The Fifth Circuit finds District Court Improperly Applies Various Presumptions and Failed to Allocate Damages in Accordance with Parties Relative Fault in Breakaway Barge Allision Case

In Combo Maritime v. U.S. United Bulk Terminal, LLC., et al., No. 09-30592 (5th Cir., August 23, 2010), the Court of Appeals for the Fifth Circuit reversed and remanded the District Court's decision involving a barge breakaway and allision on the Mississippi River. The salient facts of the case are as follows: A barge broke free from its moorings in a fleeting facility owned by United and collided with the M/V ALKMAN, which lay at anchor nearby. The owner of the M/V ALKMAN, Combo, brought suit against United, which in turn filed a Third-Party Complaint against Carnival, alleging that the barge breakaway was caused by the negligent navigation of Carnival's cruise ship when it navigated too close to the fleeting facility at full speed.

The District Court dismissed United's claims against Carnival based on the Supreme Court's decision in THE LOUISIANA, 3 Wall. (70 U.S.) 164, 173, 18 L.Ed 85 (1866) which created "the rebuttable presumption that in collisions or allisions involving a drifting vessel, the drifting vessel is at fault." Notwithstanding, the Fifth Circuit Court of Appeals reversed and remanded the matter; finding that the "District Court applied the rule in THE LOUISIANA improperly when it (1) applied the presumption between co-defendants; (2) applied the wrong standard of proof for rebutting the presumption; and (3) interpreted the presumption as a presumption of sole liability."

The Court of Appeals explained that there are three (3) ways in which United could have rebutted the presumption established by THE LOUISIANA and defeated liability:

  1. By demonstrating that the allision was the fault of the stationary object; or
  2. By demonstrating that the moving vessel acted with reasonable care; or
  3. By showing that the allision was a result of an Act of God.

The "first route is essentially the contributory negligence route;" the "second route requires the defendant to negate negligence;" and the "third route places the most difficult burden on the defendant." The Appellate Court went on to say that "the district court not only incorrectly applied the drifting vessel presumption between co-defendants, but also applied the Act of God test instead of the reasonableness test for negating negligence."

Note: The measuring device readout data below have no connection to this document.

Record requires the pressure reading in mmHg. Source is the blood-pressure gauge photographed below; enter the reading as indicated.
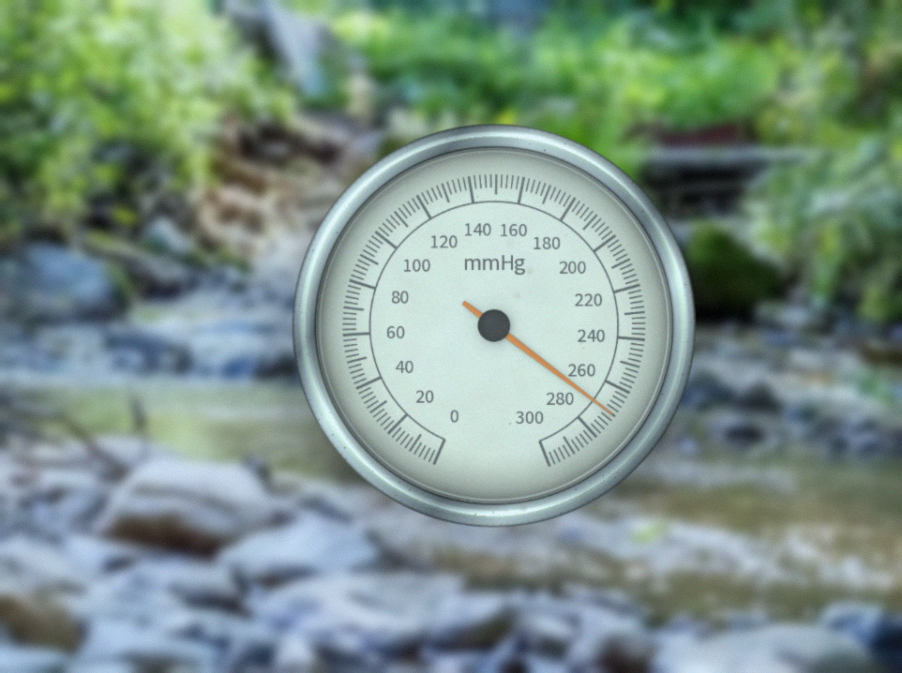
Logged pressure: 270 mmHg
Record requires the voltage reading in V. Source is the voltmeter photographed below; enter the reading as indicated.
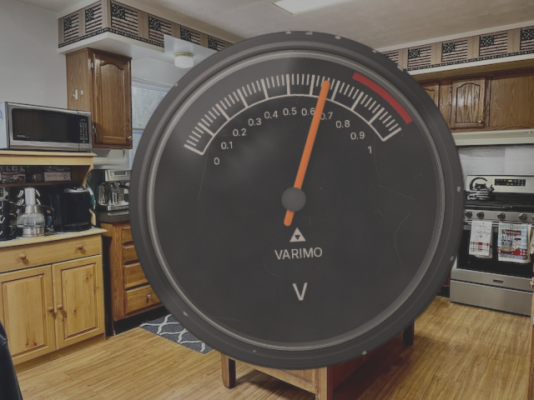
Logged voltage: 0.66 V
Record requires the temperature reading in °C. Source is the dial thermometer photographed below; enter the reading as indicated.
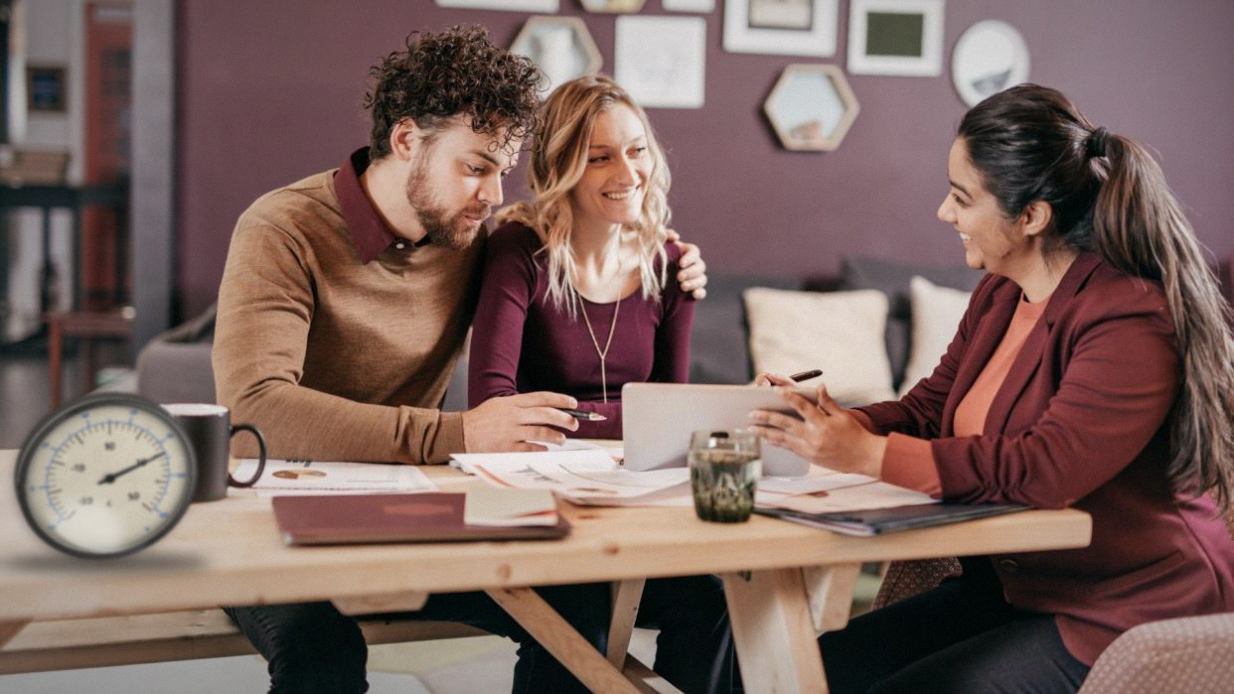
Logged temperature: 30 °C
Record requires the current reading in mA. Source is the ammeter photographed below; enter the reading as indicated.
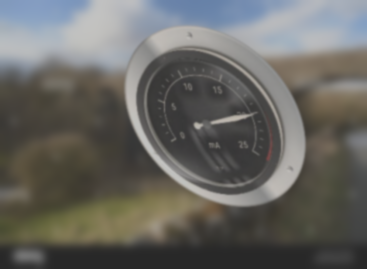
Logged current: 20 mA
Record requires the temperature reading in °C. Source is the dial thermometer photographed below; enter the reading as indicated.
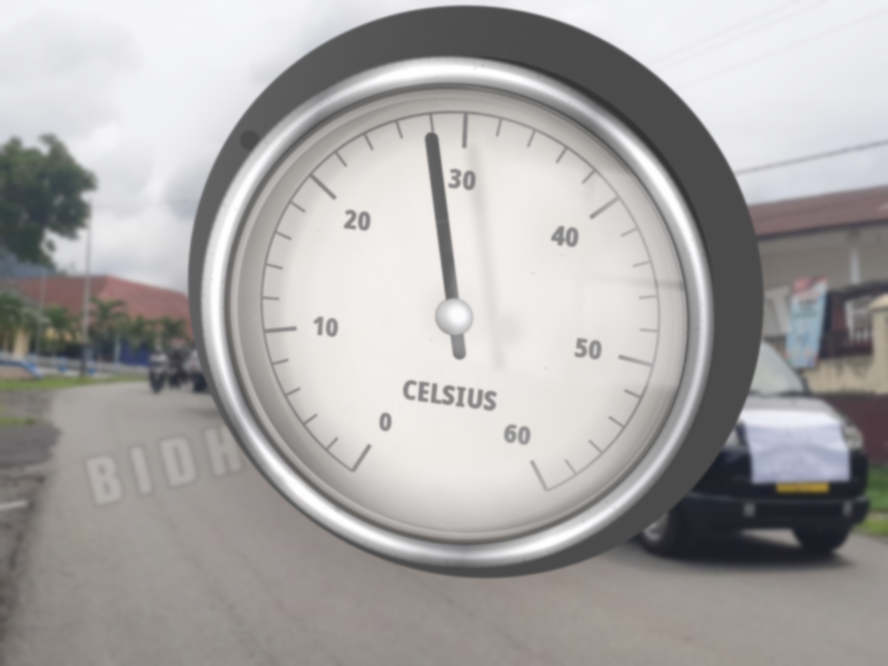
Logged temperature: 28 °C
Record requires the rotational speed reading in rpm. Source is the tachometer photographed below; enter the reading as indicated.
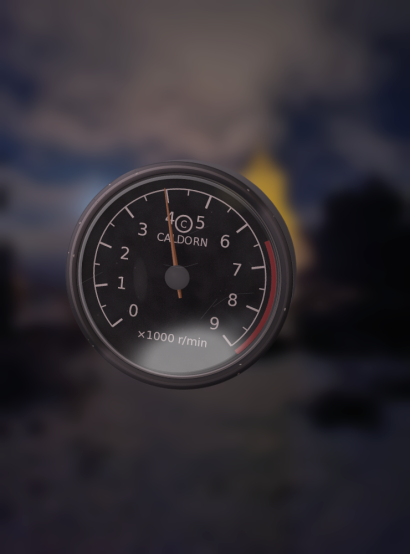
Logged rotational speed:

Furthermore, the District Court determined that the drifting vessel presumption that United had to overcome, trumped the passing vessel presumption that Carnival had to overcome. The Appellate Court found this determination to be erroneous. If the District Court had applied the reasonableness standard and determined that the United barge was not properly moored, "then the presumption would not have operated against Carnival." Instead, the "District Court found that United was unable to rebut the presumption of negligence against it based on an improper Act of God standard." Therefore, there are insufficient findings in the record to determine whether the passing vessel presumption should have been applied against Carnival.

Lastly, pursuant to case law, the drifting vessel presumption is not a presumption of "sole fault on the part of the drifting vessel." Therefore, the Appellate Court found that United is entitled to present evidence of comparative fault at trial and reversed and remanded the case to the District Court for further proceedings.